Every software project has a reason behind it. It may be an opportunity to provide a new functionality to users, to advance an academic career, or to make a move in the office politics. What are the reasons behind locust?

In the shadow of Google's mega success, a new search engine is unavoidably compared to it. And so where does locust stand compared to Google? Unlike Google, locust does not aspire to search the whole internet. Our goal is to provide software for vertical search applications that focus on a specific area of activity: a business niche such as travel to a particular country or a trade area, enterprise search or a knowledge area such as a branch of science search. In all these cases, search is restricted to a collection of selected sites. This difference in application leads to profound consequences, of which the smaller amount of documents to be searched is not the most important. As Thomas W Malone, the Director of the MIT Center for Collective Intelligence noticed:

[T]here's a tremendous amount of structure in the Web itself that people create every time they add a link to one of their pages. That collective intelligence is what Google leverages so effectively. Ironically, most internal webs - intranets - don't have that same kind of cross-linking. As a result, the same algorithms are radically less effective internally than externally.

Dr Malone's conclusion is, in most cases, also applicable to specialized institutional and corporate websites and, more broadly, to vertical search. Fortunately, vertical search has specific features that can be used to a great advantage.
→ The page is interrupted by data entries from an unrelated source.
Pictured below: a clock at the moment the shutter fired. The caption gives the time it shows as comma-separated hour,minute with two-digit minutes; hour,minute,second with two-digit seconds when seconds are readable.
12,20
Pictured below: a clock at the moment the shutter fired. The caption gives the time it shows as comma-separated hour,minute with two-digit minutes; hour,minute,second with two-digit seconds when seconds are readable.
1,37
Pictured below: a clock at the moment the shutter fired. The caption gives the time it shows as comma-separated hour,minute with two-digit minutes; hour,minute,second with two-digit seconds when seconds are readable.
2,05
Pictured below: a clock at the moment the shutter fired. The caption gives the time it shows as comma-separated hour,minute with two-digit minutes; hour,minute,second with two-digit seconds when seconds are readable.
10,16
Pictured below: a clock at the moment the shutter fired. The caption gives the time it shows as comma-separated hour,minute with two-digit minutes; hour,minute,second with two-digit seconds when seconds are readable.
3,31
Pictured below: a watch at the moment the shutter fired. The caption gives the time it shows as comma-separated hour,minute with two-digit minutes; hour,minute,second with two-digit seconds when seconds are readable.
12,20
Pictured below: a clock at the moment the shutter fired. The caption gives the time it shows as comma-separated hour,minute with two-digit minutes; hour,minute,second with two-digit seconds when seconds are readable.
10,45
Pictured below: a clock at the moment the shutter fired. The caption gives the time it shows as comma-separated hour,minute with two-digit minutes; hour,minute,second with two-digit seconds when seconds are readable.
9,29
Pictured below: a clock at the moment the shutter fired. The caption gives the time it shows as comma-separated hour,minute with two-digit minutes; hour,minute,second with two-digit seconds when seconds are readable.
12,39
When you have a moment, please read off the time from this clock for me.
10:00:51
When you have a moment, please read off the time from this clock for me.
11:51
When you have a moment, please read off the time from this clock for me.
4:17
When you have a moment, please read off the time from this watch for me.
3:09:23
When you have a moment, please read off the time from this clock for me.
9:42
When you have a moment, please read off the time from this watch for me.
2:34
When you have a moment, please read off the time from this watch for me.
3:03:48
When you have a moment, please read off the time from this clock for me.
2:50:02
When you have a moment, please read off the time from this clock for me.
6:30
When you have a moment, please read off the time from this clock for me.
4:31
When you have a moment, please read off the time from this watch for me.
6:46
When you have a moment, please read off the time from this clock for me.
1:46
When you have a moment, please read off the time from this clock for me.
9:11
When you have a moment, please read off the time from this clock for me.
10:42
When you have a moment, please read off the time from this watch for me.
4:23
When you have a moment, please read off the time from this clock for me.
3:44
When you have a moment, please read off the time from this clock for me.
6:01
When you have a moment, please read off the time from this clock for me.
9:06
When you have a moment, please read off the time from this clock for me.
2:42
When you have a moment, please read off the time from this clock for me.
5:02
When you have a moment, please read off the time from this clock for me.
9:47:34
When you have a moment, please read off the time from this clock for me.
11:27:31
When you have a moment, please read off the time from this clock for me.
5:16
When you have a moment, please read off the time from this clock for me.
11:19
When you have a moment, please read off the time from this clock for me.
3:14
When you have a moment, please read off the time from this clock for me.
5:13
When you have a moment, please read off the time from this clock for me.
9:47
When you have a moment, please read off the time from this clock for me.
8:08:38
Users are searching for documents, i.e. self-contained coherent collections of words (possibly illustrated with pictures) written to give users information on a specific subject. A web server serves pages. There is a big difference between the two. First, on a modern website, most pages are not documents, but what we call gateway pages. Gateway pages have no information value in themselves, they are designed to help users find real documents following hyperlinks. Second, one document can be presented as many different pages, formatted for reading, printing, viewing of a mobile computer, etc. And, finally, even on a page that displays a document, the document itself usually occupies only the central part, what we normally call content. The margins of the page are used for the header, the footer and navigation columns.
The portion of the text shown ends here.